=== Begin Enclosure ===
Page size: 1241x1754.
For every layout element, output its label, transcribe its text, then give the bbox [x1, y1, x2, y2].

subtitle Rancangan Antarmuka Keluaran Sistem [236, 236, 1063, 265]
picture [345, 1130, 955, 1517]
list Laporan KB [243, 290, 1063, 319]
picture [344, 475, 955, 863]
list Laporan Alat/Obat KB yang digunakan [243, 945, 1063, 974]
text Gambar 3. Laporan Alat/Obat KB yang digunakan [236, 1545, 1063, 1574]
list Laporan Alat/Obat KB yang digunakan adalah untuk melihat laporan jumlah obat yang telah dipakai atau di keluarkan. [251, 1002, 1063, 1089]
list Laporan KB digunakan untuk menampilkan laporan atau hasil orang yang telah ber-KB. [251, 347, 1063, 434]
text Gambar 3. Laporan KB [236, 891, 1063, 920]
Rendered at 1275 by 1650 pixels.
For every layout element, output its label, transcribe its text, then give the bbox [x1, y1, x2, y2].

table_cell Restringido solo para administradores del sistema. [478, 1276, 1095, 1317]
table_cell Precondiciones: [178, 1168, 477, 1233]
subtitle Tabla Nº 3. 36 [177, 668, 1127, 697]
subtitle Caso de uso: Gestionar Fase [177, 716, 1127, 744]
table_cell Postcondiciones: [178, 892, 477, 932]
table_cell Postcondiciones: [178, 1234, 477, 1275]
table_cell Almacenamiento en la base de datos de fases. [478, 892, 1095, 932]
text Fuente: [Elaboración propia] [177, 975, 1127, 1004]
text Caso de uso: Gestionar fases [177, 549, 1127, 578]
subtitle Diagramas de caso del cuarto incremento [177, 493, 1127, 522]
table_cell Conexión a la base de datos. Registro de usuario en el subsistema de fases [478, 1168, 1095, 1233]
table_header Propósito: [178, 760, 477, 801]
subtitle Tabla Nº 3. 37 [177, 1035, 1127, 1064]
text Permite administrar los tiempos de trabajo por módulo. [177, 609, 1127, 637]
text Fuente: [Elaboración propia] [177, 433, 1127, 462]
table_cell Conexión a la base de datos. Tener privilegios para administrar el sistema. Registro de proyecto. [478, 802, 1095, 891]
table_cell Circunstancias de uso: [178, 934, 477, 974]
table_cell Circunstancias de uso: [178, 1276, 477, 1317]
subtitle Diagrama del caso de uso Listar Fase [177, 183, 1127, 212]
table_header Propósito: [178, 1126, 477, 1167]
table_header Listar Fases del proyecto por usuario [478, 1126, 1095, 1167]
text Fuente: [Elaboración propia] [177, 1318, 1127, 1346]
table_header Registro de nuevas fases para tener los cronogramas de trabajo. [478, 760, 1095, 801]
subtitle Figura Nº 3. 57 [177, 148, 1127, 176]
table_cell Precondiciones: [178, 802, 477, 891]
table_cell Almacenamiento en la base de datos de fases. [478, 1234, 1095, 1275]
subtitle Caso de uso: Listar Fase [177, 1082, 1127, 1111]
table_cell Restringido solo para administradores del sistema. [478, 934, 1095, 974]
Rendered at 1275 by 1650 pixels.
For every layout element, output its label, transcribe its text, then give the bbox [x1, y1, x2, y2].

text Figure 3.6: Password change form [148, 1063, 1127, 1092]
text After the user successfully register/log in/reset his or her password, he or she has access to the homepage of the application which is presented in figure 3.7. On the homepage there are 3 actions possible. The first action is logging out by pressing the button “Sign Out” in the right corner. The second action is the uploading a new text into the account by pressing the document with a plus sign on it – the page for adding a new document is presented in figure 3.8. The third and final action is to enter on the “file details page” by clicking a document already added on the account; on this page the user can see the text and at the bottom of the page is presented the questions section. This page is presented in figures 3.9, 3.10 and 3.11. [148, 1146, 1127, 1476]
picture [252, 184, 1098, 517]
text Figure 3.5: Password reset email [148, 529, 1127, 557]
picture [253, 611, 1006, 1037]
=== End Enclosure ===
### THE PROBLEM
Transcribe the data above in full, exactly as it appears.

### TASK RESULT
Page size: 1241x1754.
For every layout element, output its label, transcribe its text, then give the bbox [x1, y1, x2, y2].

subtitle Rancangan Antarmuka Keluaran Sistem [236, 236, 1063, 265]
picture [345, 1130, 955, 1517]
list Laporan KB [243, 290, 1063, 319]
picture [344, 475, 955, 863]
list Laporan Alat/Obat KB yang digunakan [243, 945, 1063, 974]
text Gambar 3. Laporan Alat/Obat KB yang digunakan [236, 1545, 1063, 1574]
list Laporan Alat/Obat KB yang digunakan adalah untuk melihat laporan jumlah obat yang telah dipakai atau di keluarkan. [251, 1002, 1063, 1089]
list Laporan KB digunakan untuk menampilkan laporan atau hasil orang yang telah ber-KB. [251, 347, 1063, 434]
text Gambar 3. Laporan KB [236, 891, 1063, 920]
Rendered at 1275 by 1650 pixels.
For every layout element, output its label, transcribe its text, then give the bbox [x1, y1, x2, y2].

table_cell Restringido solo para administradores del sistema. [478, 1276, 1095, 1317]
table_cell Precondiciones: [178, 1168, 477, 1233]
subtitle Tabla Nº 3. 36 [177, 668, 1127, 697]
subtitle Caso de uso: Gestionar Fase [177, 716, 1127, 744]
table_cell Postcondiciones: [178, 892, 477, 932]
table_cell Postcondiciones: [178, 1234, 477, 1275]
table_cell Almacenamiento en la base de datos de fases. [478, 892, 1095, 932]
text Fuente: [Elaboración propia] [177, 975, 1127, 1004]
text Caso de uso: Gestionar fases [177, 549, 1127, 578]
subtitle Diagramas de caso del cuarto incremento [177, 493, 1127, 522]
table_cell Conexión a la base de datos. Registro de usuario en el subsistema de fases [478, 1168, 1095, 1233]
table_header Propósito: [178, 760, 477, 801]
subtitle Tabla Nº 3. 37 [177, 1035, 1127, 1064]
text Permite administrar los tiempos de trabajo por módulo. [177, 609, 1127, 637]
text Fuente: [Elaboración propia] [177, 433, 1127, 462]
table_cell Conexión a la base de datos. Tener privilegios para administrar el sistema. Registro de proyecto. [478, 802, 1095, 891]
table_cell Circunstancias de uso: [178, 934, 477, 974]
table_cell Circunstancias de uso: [178, 1276, 477, 1317]
subtitle Diagrama del caso de uso Listar Fase [177, 183, 1127, 212]
table_header Propósito: [178, 1126, 477, 1167]
table_header Listar Fases del proyecto por usuario [478, 1126, 1095, 1167]
text Fuente: [Elaboración propia] [177, 1318, 1127, 1346]
table_header Registro de nuevas fases para tener los cronogramas de trabajo. [478, 760, 1095, 801]
subtitle Figura Nº 3. 57 [177, 148, 1127, 176]
table_cell Precondiciones: [178, 802, 477, 891]
table_cell Almacenamiento en la base de datos de fases. [478, 1234, 1095, 1275]
subtitle Caso de uso: Listar Fase [177, 1082, 1127, 1111]
table_cell Restringido solo para administradores del sistema. [478, 934, 1095, 974]
Rendered at 1275 by 1650 pixels.
For every layout element, output its label, transcribe its text, then give the bbox [x1, y1, x2, y2].

text Figure 3.6: Password change form [148, 1063, 1127, 1092]
text After the user successfully register/log in/reset his or her password, he or she has access to the homepage of the application which is presented in figure 3.7. On the homepage there are 3 actions possible. The first action is logging out by pressing the button “Sign Out” in the right corner. The second action is the uploading a new text into the account by pressing the document with a plus sign on it – the page for adding a new document is presented in figure 3.8. The third and final action is to enter on the “file details page” by clicking a document already added on the account; on this page the user can see the text and at the bottom of the page is presented the questions section. This page is presented in figures 3.9, 3.10 and 3.11. [148, 1146, 1127, 1476]
picture [252, 184, 1098, 517]
text Figure 3.5: Password reset email [148, 529, 1127, 557]
picture [253, 611, 1006, 1037]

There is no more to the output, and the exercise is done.